National Institutes of Health
Dynamic Imaging of Muscle Function using Ultrasound
Our lab has been investigating the use of ultrasound imaging as a method for studying the dynamic activity of skeletal muscle. This method is complementary to conventional electromyography using surface electrodes, and in some applications can provide significant benefits by overcoming the well-known limitations of surface electromyography in terms of limited specificity and poor signal to noise ratio. Real-time ultrasound imaging is uniquely suited for dynamic muscle function studies because it is cost-effective, portable and can be integrated with other measurements. However, lack of quantitative dynamic measures and challenges due to anisotropy of muscle have been barriers to widespread use of ultrasound. The proposed research is designed to overcome these barriers. The approach is to develop novel dynamic ultrasound imaging modes for quantifying anisotropic muscle kinematics, viscoelastic tissue properties and blood flow, and integrate these novel measures with conventional measures of tissue oxygenation, electrical activation, strength, and range of motion to characterize the underlying physiological systems.
National Science Foundation
In addition to its diagnostic capabilities, ultrasound can generate a variety of physical effects in tissue related to heating, radiation force (in situ “push”), and cavitation, which can be leveraged to produce a range of desired bioeffects. Ultrasound is particularly attractive because it is economical, portable, and nonionizing.
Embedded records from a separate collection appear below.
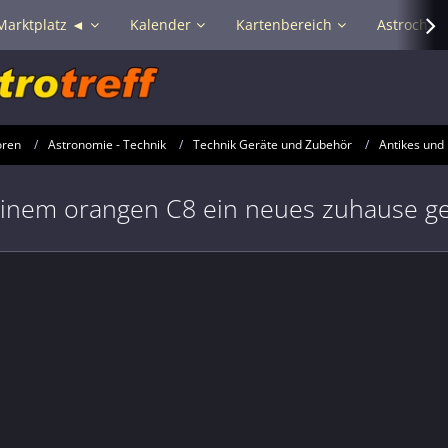
Marktplatz ◄
Kalender
Kartenbereich
Astrochat 
oren
Astronomie - Technik
Technik Geräte und Zubehör
Antikes und 
Einem orangen C8 ein neues zuhause g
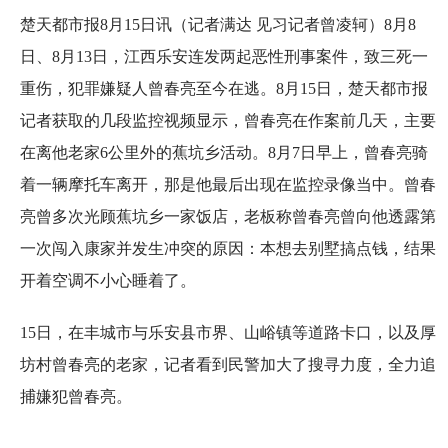
楚天都市报8月15日讯（记者满达 见习记者曾凌轲）8月8
日、8月13日，江西乐安连发两起恶性刑事案件，致三死一
重伤，犯罪嫌疑人曾春亮至今在逃。8月15日，楚天都市报
记者获取的几段监控视频显示，曾春亮在作案前几天，主要
在离他老家6公里外的蕉坑乡活动。8月7日早上，曾春亮骑
着一辆摩托车离开，那是他最后出现在监控录像当中。曾春
亮曾多次光顾蕉坑乡一家饭店，老板称曾春亮曾向他透露第
一次闯入康家并发生冲突的原因：本想去别墅搞点钱，结果
开着空调不小心睡着了。
15日，在丰城市与乐安县市界、山峪镇等道路卡口，以及厚
坊村曾春亮的老家，记者看到民警加大了搜寻力度，全力追
捕嫌犯曾春亮。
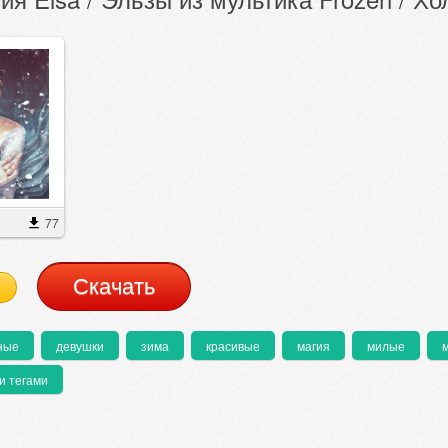
77
Cкачать
ные
девушки
зима
красивые
магия
милые
и тегами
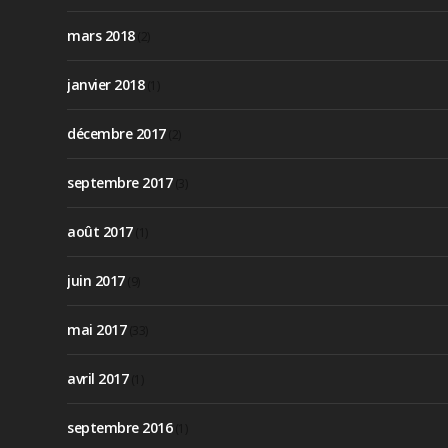
mars 2018
(2)
janvier 2018
(1)
décembre 2017
(2)
septembre 2017
(3)
août 2017
(1)
juin 2017
(9)
mai 2017
(33)
avril 2017
(1)
septembre 2016
(1)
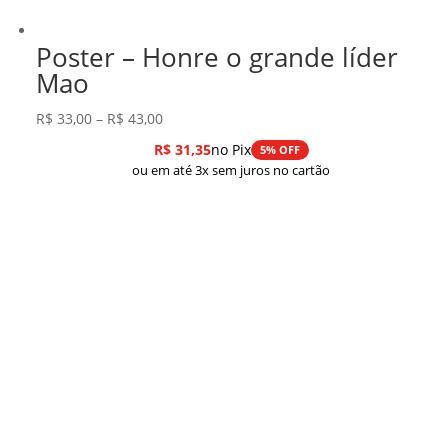
Poster – Honre o grande líder
Mao
Faixa
R$
33,00
–
R$
43,00
de
R$
31,35
no Pix
5% OFF
preço:
ou em até 3x sem juros no cartão
R$ 33,00
através
R$ 43,00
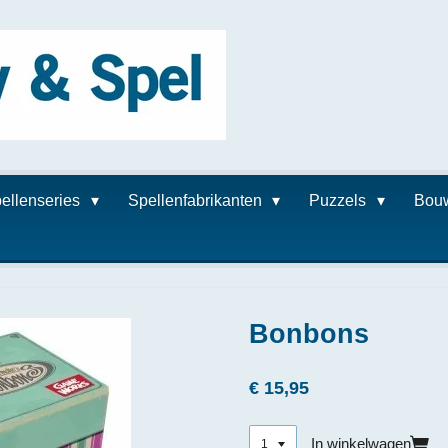
ellenseries
Spellenfabrikanten
Puzzels
Bou
Bonbons
€ 15,95
In winkelwagen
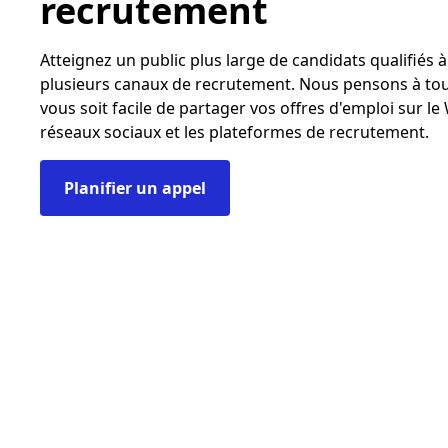
recrutement
Atteignez un public plus large de candidats qualifiés à
plusieurs canaux de recrutement. Nous pensons à tout
vous soit facile de partager vos offres d'emploi sur le
réseaux sociaux et les plateformes de recrutement.
Planifier un appel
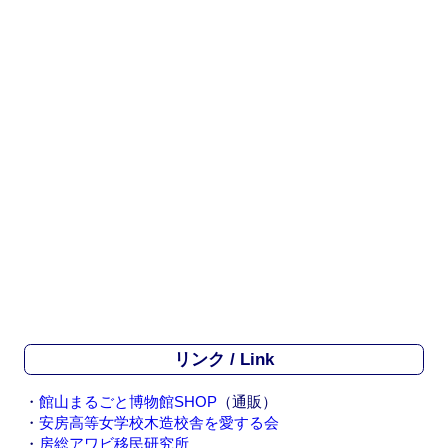
リンク / Link
・
館山まるごと博物館SHOP
（通販）
・
安房高等女学校木造校舎を愛する会
・
房総アワビ移民研究所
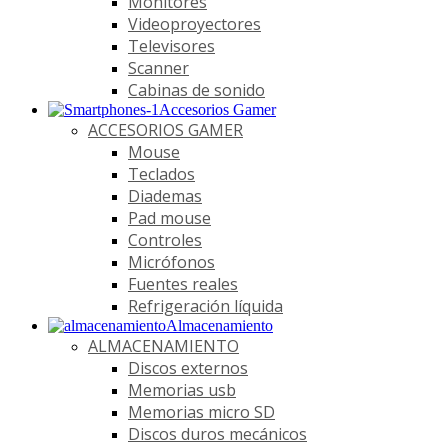
Monitores
Videoproyectores
Televisores
Scanner
Cabinas de sonido
Accesorios Gamer
ACCESORIOS GAMER
Mouse
Teclados
Diademas
Pad mouse
Controles
Micrófonos
Fuentes reales
Refrigeración líquida
Almacenamiento
ALMACENAMIENTO
Discos externos
Memorias usb
Memorias micro SD
Discos duros mecánicos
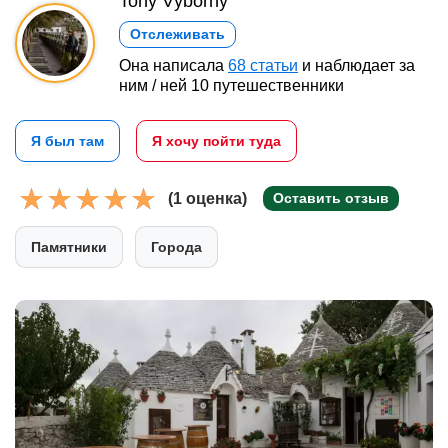
Tony Výborný
Отслеживать
Она написала
68 статьи
и наблюдает за
ним / ней 10 путешественники
Я был там
Я хочу пойти туда
(1 оценка)
Оставить отзыв
Памятники
Города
Ultrasound-based actuation and control of implantable bio-machines
The objective of this project is to develop ultrasound-based strategies for controlling thermally sensitive implantable drug-delivery devices. We have demonstrated that ultrasound can noninvasively heat biocompatible hydrogel components, which then rapidly and reversibly change their dimensions. This strategy can be used to incorporate and control mechanically moving structures such as valves, pumps, gears, etc., in a variety implantable devices. We are actively working on elucidating the underlying physics involved in this paradigm of localized drug delivery and translate the approach to address specific clinical needs such as localized chemotherapy of solid tumors. (Ordeig, O., S.Y. Chin, S. Kim, P.V. Chitnis, and S.K. Sia, An implantable compound-releasing capsule triggered on demand by ultrasound. Scientific Reports, 2016. 6: p. 22803)
National Science Foundation
Photoacoustic monitoring and guidance of high-intensity focused ultrasound
High-intensity focused ultrasound (HIFU) can noninvasively heat diseased tissue to deliver localized hyperthermia. Such approaches offer viable alternative to invasive surgical procedures for treating tumors. However, noninvasive therapeutic modalities necessitate noninvasive and real-time monitoring of local temperature and tissue properties to ensure successful outcome while minimizing collateral thermal damage to surrounding healthy tissue. Photoacoustic imaging is one of the imaging modalities being researched for meeting this need. Photoacoustic-signal amplitude is linearly proportional to temperature. It also depends on local optical-absorption properties, which change when tissue undergoes thermal coagulation. (Chitnis PV, Brecht H, Su R, Oraevsky AA; Feasibility of optoacoustic visualization of high-intensity focused ultrasound-induced thermal lesions in live tissue. J. Biomed. Opt. 0001;15(2):021313-021313-5.)